**GOAL OF THE EXERCISE**. In the records below, find the line with "А самым правильным" and the line with "Следовательно, **FastAPI** был". Print both exactly, along with every line between them, and no other line.

#### MATERIAL SUPPLIED ####

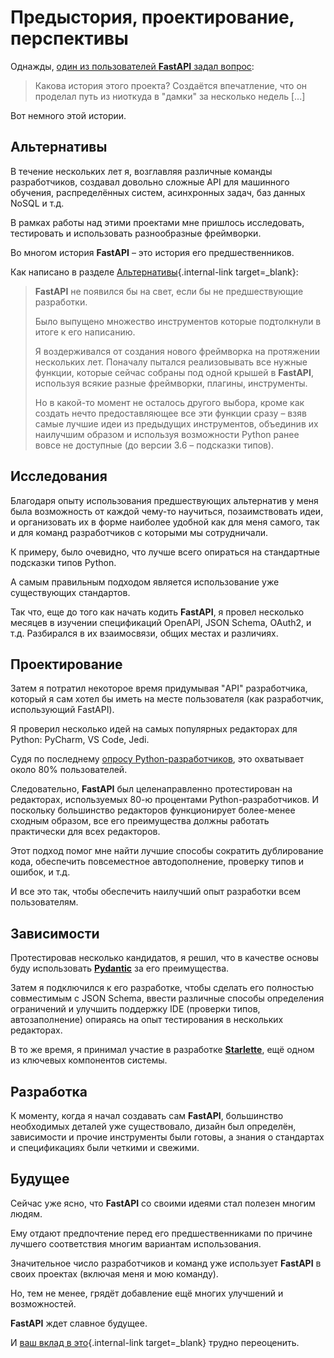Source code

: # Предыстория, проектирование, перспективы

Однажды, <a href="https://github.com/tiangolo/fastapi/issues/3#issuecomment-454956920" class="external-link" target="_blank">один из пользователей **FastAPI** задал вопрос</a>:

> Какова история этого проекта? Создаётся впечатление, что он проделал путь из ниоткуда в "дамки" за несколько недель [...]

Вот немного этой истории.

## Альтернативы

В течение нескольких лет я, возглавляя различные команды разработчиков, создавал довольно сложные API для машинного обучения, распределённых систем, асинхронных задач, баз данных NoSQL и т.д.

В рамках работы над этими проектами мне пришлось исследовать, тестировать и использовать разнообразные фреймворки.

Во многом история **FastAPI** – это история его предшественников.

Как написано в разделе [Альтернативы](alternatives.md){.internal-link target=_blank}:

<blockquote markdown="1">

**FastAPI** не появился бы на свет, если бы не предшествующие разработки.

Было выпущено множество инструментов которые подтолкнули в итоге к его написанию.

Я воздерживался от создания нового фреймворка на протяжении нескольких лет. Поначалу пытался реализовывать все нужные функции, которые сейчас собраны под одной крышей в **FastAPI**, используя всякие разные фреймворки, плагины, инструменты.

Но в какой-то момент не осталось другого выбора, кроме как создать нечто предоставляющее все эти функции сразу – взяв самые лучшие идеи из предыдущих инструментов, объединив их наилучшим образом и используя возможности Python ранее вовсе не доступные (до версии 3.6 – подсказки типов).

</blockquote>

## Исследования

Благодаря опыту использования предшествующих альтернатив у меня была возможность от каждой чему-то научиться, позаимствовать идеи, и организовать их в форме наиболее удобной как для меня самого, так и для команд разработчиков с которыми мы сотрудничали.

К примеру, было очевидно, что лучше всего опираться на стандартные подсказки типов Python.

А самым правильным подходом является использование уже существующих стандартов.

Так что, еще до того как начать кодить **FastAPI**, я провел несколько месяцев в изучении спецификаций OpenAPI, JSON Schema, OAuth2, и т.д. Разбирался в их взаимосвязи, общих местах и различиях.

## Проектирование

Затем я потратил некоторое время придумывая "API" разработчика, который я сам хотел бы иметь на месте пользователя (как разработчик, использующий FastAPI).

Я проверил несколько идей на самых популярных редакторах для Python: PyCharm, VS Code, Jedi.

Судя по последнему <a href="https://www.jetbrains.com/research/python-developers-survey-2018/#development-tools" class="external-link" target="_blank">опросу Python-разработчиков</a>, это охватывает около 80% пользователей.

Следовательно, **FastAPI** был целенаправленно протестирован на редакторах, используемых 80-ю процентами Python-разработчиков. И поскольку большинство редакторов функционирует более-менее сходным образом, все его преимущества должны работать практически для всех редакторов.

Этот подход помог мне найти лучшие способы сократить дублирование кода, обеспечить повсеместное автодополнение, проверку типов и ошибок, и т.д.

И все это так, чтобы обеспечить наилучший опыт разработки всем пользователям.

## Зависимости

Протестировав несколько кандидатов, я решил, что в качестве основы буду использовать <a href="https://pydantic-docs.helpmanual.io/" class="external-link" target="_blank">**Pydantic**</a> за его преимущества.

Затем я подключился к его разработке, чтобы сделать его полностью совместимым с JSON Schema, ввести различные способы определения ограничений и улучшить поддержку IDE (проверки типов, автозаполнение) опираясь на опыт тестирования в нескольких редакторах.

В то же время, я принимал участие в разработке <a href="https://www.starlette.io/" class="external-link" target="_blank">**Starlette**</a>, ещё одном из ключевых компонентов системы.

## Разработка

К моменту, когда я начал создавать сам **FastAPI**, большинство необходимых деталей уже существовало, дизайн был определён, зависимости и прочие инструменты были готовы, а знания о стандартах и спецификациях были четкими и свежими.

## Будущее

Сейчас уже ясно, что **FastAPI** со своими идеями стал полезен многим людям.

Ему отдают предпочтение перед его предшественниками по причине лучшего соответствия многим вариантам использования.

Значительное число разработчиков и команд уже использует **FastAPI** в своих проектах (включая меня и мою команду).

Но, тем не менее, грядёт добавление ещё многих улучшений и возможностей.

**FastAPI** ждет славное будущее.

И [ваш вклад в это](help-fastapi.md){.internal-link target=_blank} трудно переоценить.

####

**RESULT OF THE EXERCISE**.
А самым правильным подходом является использование уже существующих стандартов.

Так что, еще до того как начать кодить **FastAPI**, я провел несколько месяцев в изучении спецификаций OpenAPI, JSON Schema, OAuth2, и т.д. Разбирался в их взаимосвязи, общих местах и различиях.

## Проектирование

Затем я потратил некоторое время придумывая "API" разработчика, который я сам хотел бы иметь на месте пользователя (как разработчик, использующий FastAPI).

Я проверил несколько идей на самых популярных редакторах для Python: PyCharm, VS Code, Jedi.

Судя по последнему <a href="https://www.jetbrains.com/research/python-developers-survey-2018/#development-tools" class="external-link" target="_blank">опросу Python-разработчиков</a>, это охватывает около 80% пользователей.

Следовательно, **FastAPI** был целенаправленно протестирован на редакторах, используемых 80-ю процентами Python-разработчиков. И поскольку большинство редакторов функционирует более-менее сходным образом, все его преимущества должны работать практически для всех редакторов.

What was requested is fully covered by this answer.